Sugars: more than just food

Prof. Gideon Davies

Sugars: more than just food Gideon Davies received his PhD from the University of Bristol in 1990, and went on to postdoctoral research at EMBL Hamburg and CNRS Grenoble. In 1996 he received a Royal Society University Research Fellowship to work on Carbohydrate-Active Enzymes. He was made a Professor of the University of York in 2001.  He has won many awards including the 2015 Davy Medal of the Royal Society, the 2014 Khorana Prize of the Royal Society of Chemistry, and the 2010 Gabor Medal of the Royal Society. Gideon was elected a a Fellow of The Royal Society in 2010, and as a member of the European Molecular Biology Organization the same year.  He was also elected a Fellow of the Academy of Medical Sciences in 2014. Sugars: such a small word, but such a vast array of molecules and functions.  Sugars are not just the simple white chemicals we use to sweeten tea and coffee!   Structural sugars are what keeps cells intact, makes trees tall and lobster shells hard.  Complex sugars are the language of your cells, the way our body communicates with itself and with friends and foes.
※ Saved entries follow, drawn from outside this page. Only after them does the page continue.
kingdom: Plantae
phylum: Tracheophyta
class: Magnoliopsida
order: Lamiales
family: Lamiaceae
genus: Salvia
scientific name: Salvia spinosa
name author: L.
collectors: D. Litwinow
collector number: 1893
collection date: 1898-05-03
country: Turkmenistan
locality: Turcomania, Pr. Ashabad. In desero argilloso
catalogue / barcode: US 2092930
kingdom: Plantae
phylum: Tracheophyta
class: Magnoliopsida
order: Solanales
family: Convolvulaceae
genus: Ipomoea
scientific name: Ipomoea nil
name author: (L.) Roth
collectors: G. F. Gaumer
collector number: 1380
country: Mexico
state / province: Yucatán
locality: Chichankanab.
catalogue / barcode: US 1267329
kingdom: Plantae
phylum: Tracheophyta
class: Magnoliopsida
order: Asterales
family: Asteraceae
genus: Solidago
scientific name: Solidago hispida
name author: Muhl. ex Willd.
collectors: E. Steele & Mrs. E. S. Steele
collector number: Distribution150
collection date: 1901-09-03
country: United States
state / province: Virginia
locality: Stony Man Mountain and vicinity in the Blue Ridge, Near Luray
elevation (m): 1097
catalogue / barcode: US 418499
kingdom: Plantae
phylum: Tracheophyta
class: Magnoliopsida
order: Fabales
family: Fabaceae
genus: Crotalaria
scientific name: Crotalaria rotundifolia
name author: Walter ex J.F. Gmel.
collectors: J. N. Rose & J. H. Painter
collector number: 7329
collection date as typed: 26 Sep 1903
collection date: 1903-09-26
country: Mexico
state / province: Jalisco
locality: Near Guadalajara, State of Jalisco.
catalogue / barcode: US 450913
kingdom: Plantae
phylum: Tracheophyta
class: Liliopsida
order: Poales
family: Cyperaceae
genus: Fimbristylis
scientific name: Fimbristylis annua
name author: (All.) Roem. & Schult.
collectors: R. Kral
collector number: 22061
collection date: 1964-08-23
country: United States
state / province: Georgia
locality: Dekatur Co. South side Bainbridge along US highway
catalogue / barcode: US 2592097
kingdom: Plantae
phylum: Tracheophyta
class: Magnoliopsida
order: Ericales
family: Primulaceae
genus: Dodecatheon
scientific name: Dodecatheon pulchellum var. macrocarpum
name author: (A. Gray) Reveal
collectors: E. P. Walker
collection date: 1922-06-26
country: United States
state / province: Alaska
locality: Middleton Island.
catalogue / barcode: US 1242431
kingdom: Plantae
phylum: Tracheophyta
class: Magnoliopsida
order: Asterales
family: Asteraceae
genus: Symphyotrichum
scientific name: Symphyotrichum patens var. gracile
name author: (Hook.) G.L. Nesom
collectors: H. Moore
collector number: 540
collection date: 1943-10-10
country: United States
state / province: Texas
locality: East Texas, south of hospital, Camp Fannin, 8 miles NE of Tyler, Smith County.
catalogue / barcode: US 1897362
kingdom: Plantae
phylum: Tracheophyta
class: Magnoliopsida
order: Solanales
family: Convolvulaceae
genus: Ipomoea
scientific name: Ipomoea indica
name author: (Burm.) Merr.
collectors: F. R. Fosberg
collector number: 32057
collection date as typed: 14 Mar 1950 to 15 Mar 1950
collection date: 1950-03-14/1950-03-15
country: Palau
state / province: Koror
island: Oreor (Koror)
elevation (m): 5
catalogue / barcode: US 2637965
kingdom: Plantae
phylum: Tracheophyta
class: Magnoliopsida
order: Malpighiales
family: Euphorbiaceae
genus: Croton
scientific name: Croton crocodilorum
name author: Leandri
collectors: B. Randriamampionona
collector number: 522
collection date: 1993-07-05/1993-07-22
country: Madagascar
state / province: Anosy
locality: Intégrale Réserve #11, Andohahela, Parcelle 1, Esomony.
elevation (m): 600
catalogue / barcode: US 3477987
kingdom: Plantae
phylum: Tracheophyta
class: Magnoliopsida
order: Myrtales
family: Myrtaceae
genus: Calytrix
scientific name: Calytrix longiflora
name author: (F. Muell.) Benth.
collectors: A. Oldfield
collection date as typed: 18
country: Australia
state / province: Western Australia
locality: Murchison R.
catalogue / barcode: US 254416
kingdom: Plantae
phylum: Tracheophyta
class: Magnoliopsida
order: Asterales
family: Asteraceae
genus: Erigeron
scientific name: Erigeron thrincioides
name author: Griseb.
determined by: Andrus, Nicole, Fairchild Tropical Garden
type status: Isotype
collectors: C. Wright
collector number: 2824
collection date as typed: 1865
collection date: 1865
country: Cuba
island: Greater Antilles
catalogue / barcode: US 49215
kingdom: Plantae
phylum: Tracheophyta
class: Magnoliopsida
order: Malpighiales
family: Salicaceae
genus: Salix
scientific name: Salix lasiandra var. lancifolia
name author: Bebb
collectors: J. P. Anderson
Sugars are how pandemic flu enters your body & how nasty bacteria hide from your immune system.  But they are also the basis for new generations of medicines to fight bacteria, viruses, and cancer, perhaps even neurodegeneration.  The health of your "good bacteria" in the intestines demands they are fed the correct sugars in their diet.  In this lecture I shall discuss the many surprising roles for sugars in our everyday lives. Sugars are more than just food.